Mi primer… ¿fracaso?

Marzo 104 / Marzo 2023

Sobre si el emprendedor nace o se hace hay tantas hipótesis como microplásticos en el océano. Antes de cumplir los 30, tras el cierre de el diario El Sol, la juventud me quemaba y decidí montar una pequeña agencia de servicios editoriales a la que bauticé Shout, como la vieja canción de los Isley Brothers (por entonces bastaba con tener una licencia fiscal; solo con recordar su nombre ya se me mueven los pies). Me gustaba la idea de que mis servicios sirviesen para “gritarle” (shout!) al mundo nuestro trabajo. Fue un chasco: ninguno de mis clientes conocía la canción y cuando me di cuenta -tras decenas de citas presentando la propuesta– era ya tarde.

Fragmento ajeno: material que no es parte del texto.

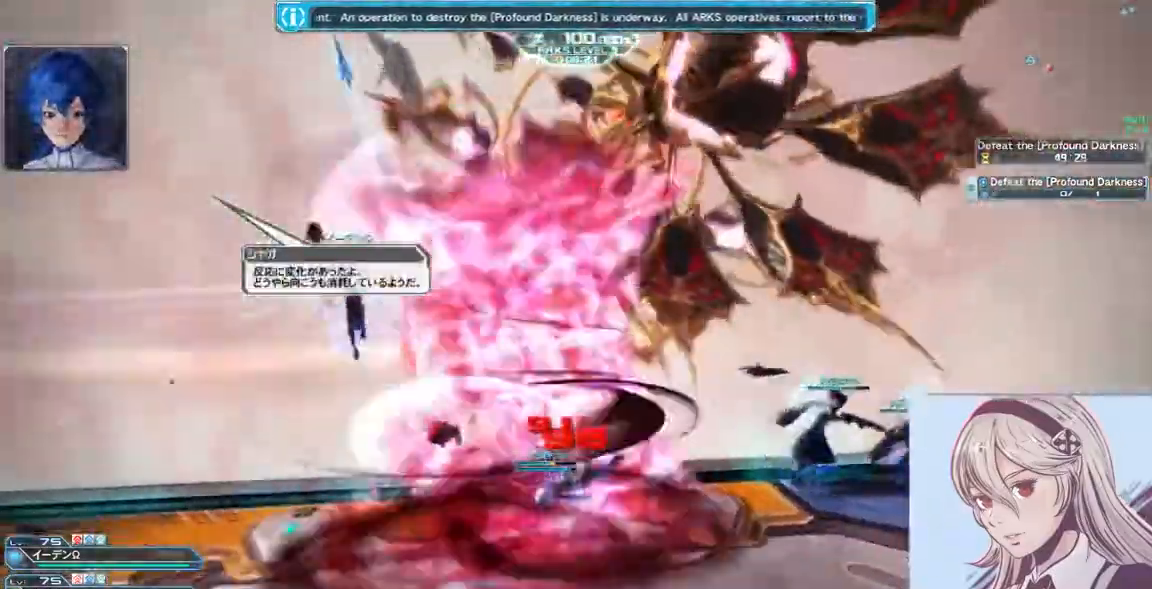
{"keys": ["d", "space", "w"], "mouse": [], "events": [[367, "space", "down"]]}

Cometí varios errores y recuerdo todavía muchos de ellos: gasté buena parte de mi liquidez en comprar un mamotreco llamado Canonfile, cuya misión era escanear documentación (conviene recordar que no existía internet). Me equivoqué al descapitalizarme y también al confiar en proyectar todo mi valor añadido en una tecnología que a nadie importaba.

Cualquier tecnología es más pronto o más tarde desplazada por otra nueva, así que debes amortizarla y no permitir que ésta te obligue a apalancar la empresa tanto como para inmobilizarte.

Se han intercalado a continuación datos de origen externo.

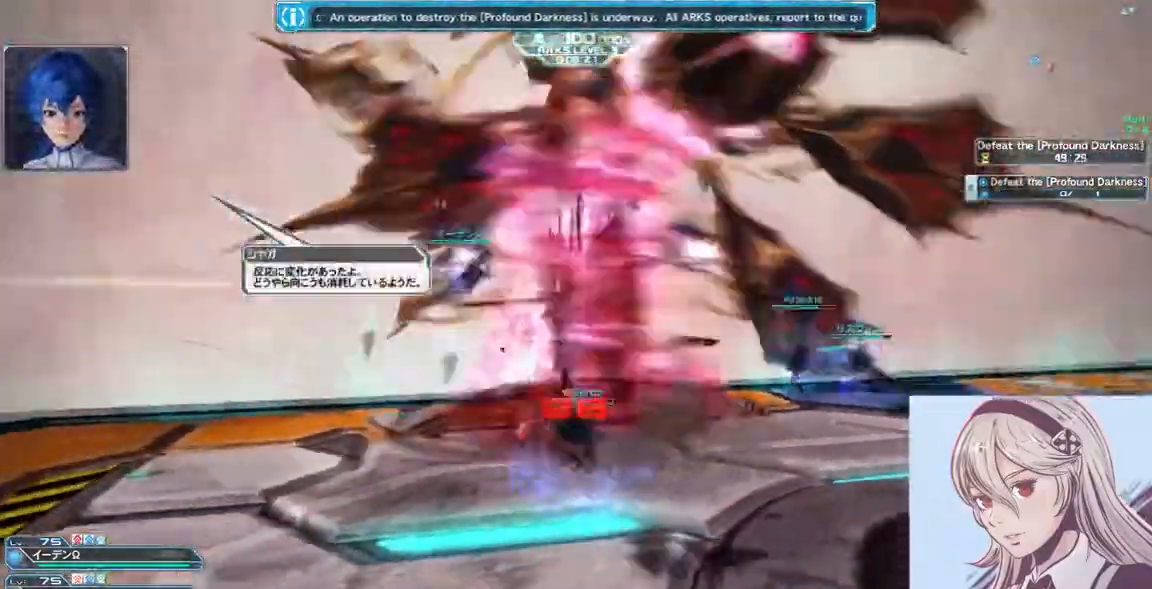
{"keys": ["w", "x"], "mouse": [], "events": [[67, "d", "up"], [100, "space", "up"], [433, "x", "down"]]}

Tomé la decisión de manera unilateral, convencido de que la digitalización de archivos (que nosotros mismos teníamos que gestionar) ofrecía un servicio inigualable. Cuando visité clientes, uno tras otro, descubrí que mi base de datos tecnológica les importa muy poco, pero encontré a cambio algo que sí necesitaban.

Tanto la revista Tiempo –con su dominio absoluto del quiosco y un Pepe Oneto (que luego fue mi amigo) pletórico en influencia y también en altanería– como la recién lanzada Panorama, de Carlos Carnicero, requerían constantes promociones que regalar a sus lectores para estimular la venta (daba igual lo que fuese).

Ellos fueron mis primeros y únicos clientes. Tiempo me compró la elaboración de unas guías regionales que previamente ya habían vendido a las oficinas de turismo. Y Panorama quería una colección de discos compactos, donde el precio por unidad importaba más que el contenido.

Aquello me costó entenderlo, pero luego, como director de El Gran Musical, fui la primera publicación (mensual, eso sí) en incluir con la revista una colección de CDs con la que enamoré a Mario Pacheco y sus Nuevos Medios (Los Jóvenes Flamencos, se llamó), DRO y otras. Todos los bares de Madrid la pincharon durante años y el éxito de Ray Heredia y su Alegría de Vivir vino de aquello.